28th Battalion (Northwest) Canadian Infantry
Leonard Herbert Lambley was born in Tetbury on 5 January 1890. He was one of twelve children born to William and Mary Eliza Lambley. His mother died in 1903 and left with a large family his father probably encouraged him to emigrate to Canada, which he did in August 1906, aged 17.
In 1910 he moved to Tacoma, in Washington State, USA and signalled his intention to become an American citizen. He joined the US Infantry and after a year in San Diego, California he spent the next two in the Philippines. In March 1914 he returned to Canada and joined his brother Ernest in Kenora, Ontario, who had found work with the Canadian Pacific Railway
On 12 February 1915 Leonard enlisted into the Canadian Army at Port-la-Praire, Manitoba and on 4 September 1915 sailed for Europe as part of a reinforcement draft for the 45th Battalion. He would later transfer to the 28th Battalion, part of the 2nd Canadian Division. In January 1916 he embarked for France, joining the 28th Battalion in the field on the 21st of that month.

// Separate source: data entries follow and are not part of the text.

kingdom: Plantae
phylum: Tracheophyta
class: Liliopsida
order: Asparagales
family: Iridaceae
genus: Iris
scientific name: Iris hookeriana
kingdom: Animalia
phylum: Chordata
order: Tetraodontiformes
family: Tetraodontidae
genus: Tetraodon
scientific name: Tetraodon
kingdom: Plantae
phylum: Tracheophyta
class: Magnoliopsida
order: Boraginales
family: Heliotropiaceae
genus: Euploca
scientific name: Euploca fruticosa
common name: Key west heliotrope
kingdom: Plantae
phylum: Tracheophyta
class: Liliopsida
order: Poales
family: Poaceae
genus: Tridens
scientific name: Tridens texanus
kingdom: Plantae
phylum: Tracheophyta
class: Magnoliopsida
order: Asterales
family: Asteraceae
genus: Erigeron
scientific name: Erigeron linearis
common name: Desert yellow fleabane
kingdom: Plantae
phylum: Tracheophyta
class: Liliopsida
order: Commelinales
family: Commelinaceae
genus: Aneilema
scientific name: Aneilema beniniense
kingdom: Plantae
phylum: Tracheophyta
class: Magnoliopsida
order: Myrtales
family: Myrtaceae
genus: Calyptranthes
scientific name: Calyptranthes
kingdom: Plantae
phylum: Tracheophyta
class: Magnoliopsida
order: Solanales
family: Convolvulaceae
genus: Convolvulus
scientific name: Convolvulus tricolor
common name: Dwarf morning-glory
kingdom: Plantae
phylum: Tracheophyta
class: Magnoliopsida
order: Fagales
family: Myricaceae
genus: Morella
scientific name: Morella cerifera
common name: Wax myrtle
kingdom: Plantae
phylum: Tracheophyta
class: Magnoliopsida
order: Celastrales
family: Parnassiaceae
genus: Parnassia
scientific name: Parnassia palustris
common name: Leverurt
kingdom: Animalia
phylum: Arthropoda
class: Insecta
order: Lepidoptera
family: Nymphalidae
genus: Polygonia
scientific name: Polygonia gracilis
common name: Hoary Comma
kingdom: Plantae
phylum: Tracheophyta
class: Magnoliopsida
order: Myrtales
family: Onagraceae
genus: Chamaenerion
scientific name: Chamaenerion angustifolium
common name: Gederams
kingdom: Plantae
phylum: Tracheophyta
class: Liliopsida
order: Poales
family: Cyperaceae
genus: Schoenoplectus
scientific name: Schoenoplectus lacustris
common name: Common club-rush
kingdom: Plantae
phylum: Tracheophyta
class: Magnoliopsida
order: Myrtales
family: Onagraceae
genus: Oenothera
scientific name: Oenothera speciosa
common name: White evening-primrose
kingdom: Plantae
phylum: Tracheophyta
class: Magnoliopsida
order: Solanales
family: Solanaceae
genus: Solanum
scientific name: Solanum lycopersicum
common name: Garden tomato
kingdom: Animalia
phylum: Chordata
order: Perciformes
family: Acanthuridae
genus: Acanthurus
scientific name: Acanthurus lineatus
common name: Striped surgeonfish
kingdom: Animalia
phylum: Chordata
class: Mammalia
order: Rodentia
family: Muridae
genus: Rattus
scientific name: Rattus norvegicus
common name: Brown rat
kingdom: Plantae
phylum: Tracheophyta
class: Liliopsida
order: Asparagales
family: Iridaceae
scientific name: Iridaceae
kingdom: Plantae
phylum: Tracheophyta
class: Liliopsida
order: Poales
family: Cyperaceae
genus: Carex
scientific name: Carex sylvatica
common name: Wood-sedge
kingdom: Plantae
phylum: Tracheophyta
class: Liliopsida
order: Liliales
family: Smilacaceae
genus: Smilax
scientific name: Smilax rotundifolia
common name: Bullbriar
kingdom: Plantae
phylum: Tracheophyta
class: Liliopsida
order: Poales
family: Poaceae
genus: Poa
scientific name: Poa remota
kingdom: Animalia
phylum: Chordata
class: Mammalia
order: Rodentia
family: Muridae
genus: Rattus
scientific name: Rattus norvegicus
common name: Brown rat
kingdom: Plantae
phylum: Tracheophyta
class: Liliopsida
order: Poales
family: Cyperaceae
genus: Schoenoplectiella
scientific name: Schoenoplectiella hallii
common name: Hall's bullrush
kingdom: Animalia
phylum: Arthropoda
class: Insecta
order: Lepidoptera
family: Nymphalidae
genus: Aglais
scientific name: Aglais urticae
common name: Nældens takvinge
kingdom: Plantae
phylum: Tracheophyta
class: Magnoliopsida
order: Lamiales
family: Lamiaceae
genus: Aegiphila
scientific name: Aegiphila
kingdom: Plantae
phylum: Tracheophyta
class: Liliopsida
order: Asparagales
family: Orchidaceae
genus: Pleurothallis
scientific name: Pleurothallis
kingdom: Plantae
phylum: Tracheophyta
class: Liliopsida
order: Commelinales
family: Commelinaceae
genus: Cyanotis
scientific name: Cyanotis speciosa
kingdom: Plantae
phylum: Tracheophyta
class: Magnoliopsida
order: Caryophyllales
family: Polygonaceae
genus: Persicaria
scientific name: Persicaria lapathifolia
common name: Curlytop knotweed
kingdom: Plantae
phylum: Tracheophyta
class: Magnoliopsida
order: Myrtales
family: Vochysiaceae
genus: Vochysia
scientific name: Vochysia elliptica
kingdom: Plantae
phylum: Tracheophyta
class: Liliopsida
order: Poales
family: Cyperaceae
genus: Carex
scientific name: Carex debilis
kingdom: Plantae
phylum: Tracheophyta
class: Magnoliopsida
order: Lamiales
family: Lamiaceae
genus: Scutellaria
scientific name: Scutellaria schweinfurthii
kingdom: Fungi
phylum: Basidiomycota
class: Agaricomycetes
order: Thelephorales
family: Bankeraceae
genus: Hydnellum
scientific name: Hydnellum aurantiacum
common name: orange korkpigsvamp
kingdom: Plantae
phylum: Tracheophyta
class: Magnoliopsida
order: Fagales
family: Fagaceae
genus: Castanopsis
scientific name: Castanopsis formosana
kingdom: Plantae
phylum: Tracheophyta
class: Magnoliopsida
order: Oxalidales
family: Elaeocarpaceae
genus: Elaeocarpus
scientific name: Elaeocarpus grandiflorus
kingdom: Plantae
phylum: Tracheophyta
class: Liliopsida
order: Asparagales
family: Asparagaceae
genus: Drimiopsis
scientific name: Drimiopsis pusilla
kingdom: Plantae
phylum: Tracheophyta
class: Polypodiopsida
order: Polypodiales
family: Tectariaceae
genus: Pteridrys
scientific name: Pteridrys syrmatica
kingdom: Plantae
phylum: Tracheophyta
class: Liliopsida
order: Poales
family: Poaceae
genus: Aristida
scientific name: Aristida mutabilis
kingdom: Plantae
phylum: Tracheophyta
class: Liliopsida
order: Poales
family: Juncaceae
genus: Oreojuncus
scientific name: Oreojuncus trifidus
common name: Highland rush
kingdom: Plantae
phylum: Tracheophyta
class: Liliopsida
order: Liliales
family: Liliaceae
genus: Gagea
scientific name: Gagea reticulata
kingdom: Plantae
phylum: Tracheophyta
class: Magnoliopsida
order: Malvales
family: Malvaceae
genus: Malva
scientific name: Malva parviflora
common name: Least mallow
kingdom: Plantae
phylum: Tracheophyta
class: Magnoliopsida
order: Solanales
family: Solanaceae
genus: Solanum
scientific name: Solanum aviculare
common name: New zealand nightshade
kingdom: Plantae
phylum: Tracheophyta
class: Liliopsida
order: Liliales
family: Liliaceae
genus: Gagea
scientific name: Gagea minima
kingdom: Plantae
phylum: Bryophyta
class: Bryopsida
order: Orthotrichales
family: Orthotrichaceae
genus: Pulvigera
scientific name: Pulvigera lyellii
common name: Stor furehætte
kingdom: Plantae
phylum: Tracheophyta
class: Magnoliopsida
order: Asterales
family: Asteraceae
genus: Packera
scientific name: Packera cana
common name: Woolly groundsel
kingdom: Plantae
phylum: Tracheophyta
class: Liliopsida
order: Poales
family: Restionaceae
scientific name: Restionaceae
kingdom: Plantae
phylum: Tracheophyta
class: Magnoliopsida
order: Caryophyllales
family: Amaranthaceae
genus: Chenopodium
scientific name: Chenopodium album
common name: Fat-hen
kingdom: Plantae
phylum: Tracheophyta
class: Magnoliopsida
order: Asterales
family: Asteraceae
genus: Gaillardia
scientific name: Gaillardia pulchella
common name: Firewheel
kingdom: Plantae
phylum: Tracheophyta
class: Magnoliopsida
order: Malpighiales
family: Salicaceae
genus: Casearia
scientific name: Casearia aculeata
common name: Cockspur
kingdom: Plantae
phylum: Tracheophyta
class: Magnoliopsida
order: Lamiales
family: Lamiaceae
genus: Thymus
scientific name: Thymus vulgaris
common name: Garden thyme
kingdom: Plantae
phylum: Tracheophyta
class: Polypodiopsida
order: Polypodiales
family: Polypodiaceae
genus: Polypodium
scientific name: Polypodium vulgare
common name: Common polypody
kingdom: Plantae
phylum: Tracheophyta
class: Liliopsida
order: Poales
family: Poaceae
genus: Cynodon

On 20 April 1916 he was admitted to 13th Stationery Hospital in Boulogne, having sustained a gunshot wound to his jaw, whilst in action at St Eloi in the Ypres Salient. He spent a period of convalescence in England before returning to France in July and re-joining his unit the following month.
September 1916 saw him in action on the Somme and on 15 September he suffered a severe gunshot wound to his right leg, which was fractured in two places. After an initial stay in No 1 Canadian Hospital at Etaples he was sent to England and by 8 October was a patient in the Second Southern General Hospital, Bristol. Unfortunately, complications with his wounds set in and he died there on 4 January 1917.
Leonard was brought back to his birthplace for burial in Tetbury (St Saviour) Churchyard. He is commemorated on the town’s war memorial and in the First World War Book of Remembrance housed in the Peace Tower of the Canadian Parliament Building in Ottawa.